Al-Outhah noted that support would continue to be needed from all levels.

Breast cancer survivor, Awatif Al-Hoshan, who is a member of the board and a Zahra ambassador, said women were often confused and found it daunting to inquire about the disease, sometimes fearing the worst.

“When cancer patients and survivors see other women come forward, it brings a sense of ease and comfort. Zahra ambassadors follow a simple and important therapeutic path, to lend a helping hand,” she said.

“It’s a scientific fact that early detection saves lives and we’ve come a long way as we’ve cooperated with many health organizations to try and complete the circle, health-wise, mentally, and physically.

“The support I had while getting treatment wasn’t what I needed. I understood that and learnt from the experience.

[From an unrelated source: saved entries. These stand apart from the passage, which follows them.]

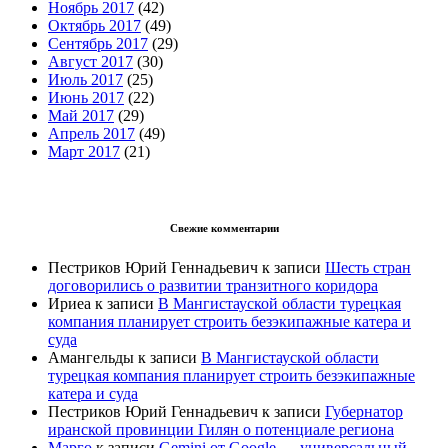
Ноябрь 2017
(42)
Октябрь 2017
(49)
Сентябрь 2017
(29)
Август 2017
(30)
Июль 2017
(25)
Июнь 2017
(22)
Май 2017
(29)
Апрель 2017
(49)
Март 2017
(21)
Свежие комментарии
Пестриков Юрий Геннадьевич
к записи
Шесть стран
договорились о развитии транзитного коридора
Ириеа
к записи
В Мангистауской области турецкая
компания планирует строить безэкипажные катера и
суда
Амангельды
к записи
В Мангистауской области
турецкая компания планирует строить безэкипажные
катера и суда
Пестриков Юрий Геннадьевич
к записи
Губернатор
иранской провинции Гилян о потенциале региона
Марго
к записи
Gemini от Google — универсальный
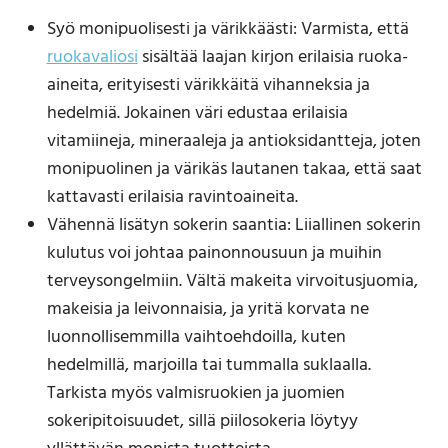
Syö monipuolisesti ja värikkäästi: Varmista, että
ruokavaliosi
sisältää laajan kirjon erilaisia ruoka-
aineita, erityisesti värikkäitä vihanneksia ja
hedelmiä. Jokainen väri edustaa erilaisia
vitamiineja, mineraaleja ja antioksidantteja, joten
monipuolinen ja värikäs lautanen takaa, että saat
kattavasti erilaisia ravintoaineita.
Vähennä lisätyn sokerin saantia: Liiallinen sokerin
kulutus voi johtaa painonnousuun ja muihin
terveysongelmiin. Vältä makeita virvoitusjuomia,
makeisia ja leivonnaisia, ja yritä korvata ne
luonnollisemmilla vaihtoehdoilla, kuten
hedelmillä, marjoilla tai tummalla suklaalla.
Tarkista myös valmisruokien ja juomien
sokeripitoisuudet, sillä piilosokeria löytyy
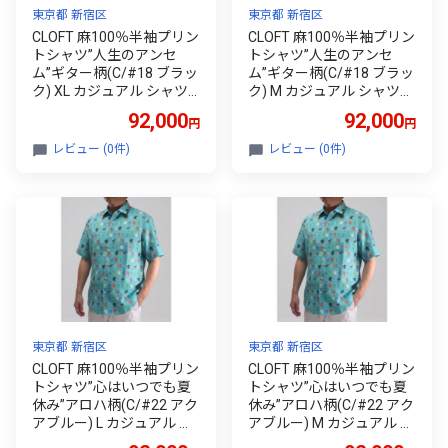
東京都 新宿区
東京都 新宿区
CLOFT 麻100％半袖プリン
CLOFT 麻100％半袖プリン
トシャツ”人生のアンセ
トシャツ”人生のアンセ
ム”ギター柄(C/#18 ブラッ
ム”ギター柄(C/#18 ブラッ
ク) XL カジュアル シャツ
ク) M カジュアル シャツ
上質 ファッション アパレ
上質 ファッション アパレ
92,000
92,000
円
円
ル 日本製 ギフト 新宿 013
ル 日本製 ギフト 新宿 013
9-041-S08-3
9-041-S08-1
レビュー (0件)
レビュー (0件)
東京都 新宿区
東京都 新宿区
CLOFT 麻100％半袖プリン
CLOFT 麻100％半袖プリン
トシャツ”心はいつでも夏
トシャツ”心はいつでも夏
休み”アロハ柄(C/#22 アク
休み”アロハ柄(C/#22 アク
アブルー) L カジュアル シ
アブルー) M カジュアル シ
ャツ 上質 ファッション ア
ャツ 上質 ファッション ア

I am now a proud Zahra ambassador helping out patients and creating a community of caregivers with hopes to expand and have more people join,” Al-Hoshan added.

The association’s mission is far from complete, but its outreach has expanded throughout the Kingdom, and participation in this year’s C20 will provide a platform for its message to be heard around the world.

“Working with various entities throughout the years has helped to spread awareness at unprecedented levels. But support is everything,” said Al-Outhah.